Is it possible to implement HTM algorithm to do so?
Would you please introduce a resource to me to know how to do that?
Does the data set need to include “timestamp” the same as “gymdata.csv”?
What data type(s) are you dealing with? Any types that the Classifier can handle can be predicted in their raw data form, and you could use the top prediction as the imputed value. I remember reading the there was no classifier for coordinate data, though if you’re dealing with numeric or categorical it should be doable in the current NuPIC setup.
Thank you! my data types are numeric and categorical in the data set.
Do you mean the result of a defined classifier as the top prediction of data? ( for example SDR classifier)
Right, the classifier will output a set of predictions with different confidence levels, so the highest confidence would be the top.

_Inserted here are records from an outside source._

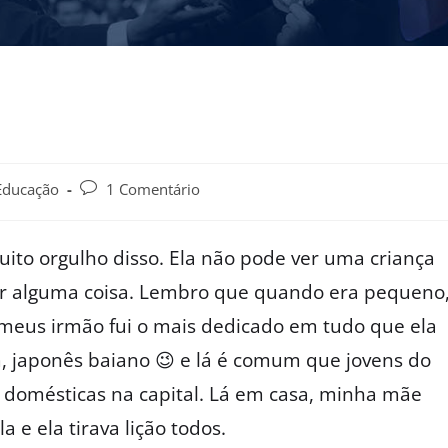
Educação
1 Comentário
ito orgulho disso. Ela não pode ver uma criança
ar alguma coisa. Lembro que quando era pequeno
 meus irmão fui o mais dedicado em tudo que ela
m, japonês baiano 😉 e lá é comum que jovens do
 domésticas na capital. Lá em casa, minha mãe
 e ela tirava lição todos.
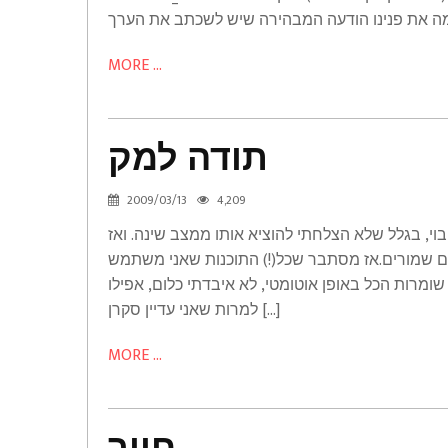
MORE ...
תודה למק
תודה
2009/03/13
4,209
למק
י, בגלל שלא הצלחתי להוציא אותו ממצב שינה. ואז
Thoughts
כולם שמורים.אז מסתבר שכל(!) התוכנות שאני משתמש
למרות שאני עדיין סקרן […]
MORE ...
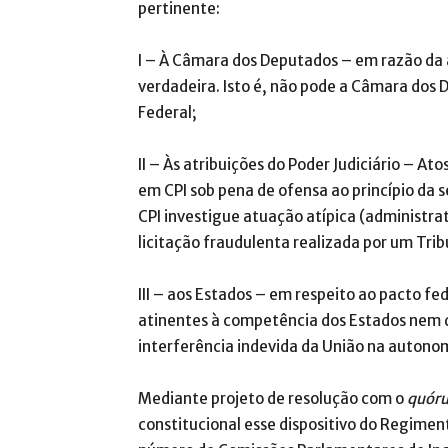
pertinente:
I – À Câmara dos Deputados – em razão da a
verdadeira. Isto é, não pode a Câmara dos
Federal;
II – Às atribuições do Poder Judiciário – At
em CPI sob pena de ofensa ao princípio da 
CPI investigue atuação atípica (administrat
licitação fraudulenta realizada por um Trib
III – aos Estados – em respeito ao pacto fe
atinentes à competência dos Estados nem do
interferência indevida da União na autono
Mediante projeto de resolução com o
quór
constitucional esse dispositivo do Regimen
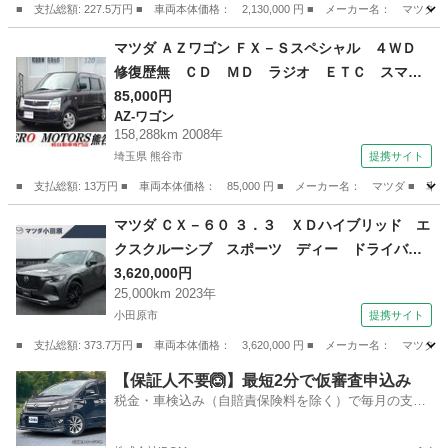
■ 支払総額: 227.5万円 ■ 車両本体価格： 2,130,000 円 ■ メーカー名
神奈川
相模原市
CX-5
マツダ ＡＺワゴン ＦＸ－Ｓスペシャル ４ＷＤ
修復歴無 ＣＤ ＭＤ ラジオ ＥＴＣ スマー
トキー シートヒーター フルフラット ドアバ
85,000円
AZ-ワゴン
イザー アルミホイール ベンチシート ライト
158,288km 2008年
レベライザー （検9.2）
埼玉県 熊谷市
提携サイト
■ 支払総額: 13万円 ■ 車両本体価格： 85,000 円 ■ メーカー名： マツダ
埼玉
熊谷市
AZ-ワゴン
マツダ ＣＸ－６０ ３．３ ＸＤハイブリッド エ
クスクルーシブ スポーツ ディー ドライバ
ー・パーソナライゼーション パワーバックゲー
3,620,000円
25,000km 2023年
ト ＬＥＤヘッドライト 黒革 ナビ＆ＴＶ 定
小田原市
提携サイト
期点検記録簿 禁煙車 ＥＴＣ Ｐシート ベン
チレーション ２０ＡＷ 横滑り防止装置 ＢＯ
■ 支払総額: 373.7万円 ■ 車両本体価格： 3,620,000 円 ■ メーカー名
ＳＥサウンド （検8.9）
神奈川
小田原市
マツダ
【保証人不要🙆】最短2分で仮審査申込み
税金・車検込み（自賠責保険料を除く）で毎月の支払
額は一定の自社ローン🚗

Key to wielding NuPIC in general is to understand the model parameters config structure, which is used to instantiate every model. Here’s an example of one used for anomaly detection:
All you really need to do is replace the ‘TemporalAnomaly’ inferenceType with ‘TemporalMultiStep’, and change the filenames of the encoders plus their min and max values to match your data. That applies to your numeric columns at least. The categorical ones can generate predictions too, they just need to be encoded using the categorical encoder. I’d have a separate NuPIC model for each field you’re doing imputation for.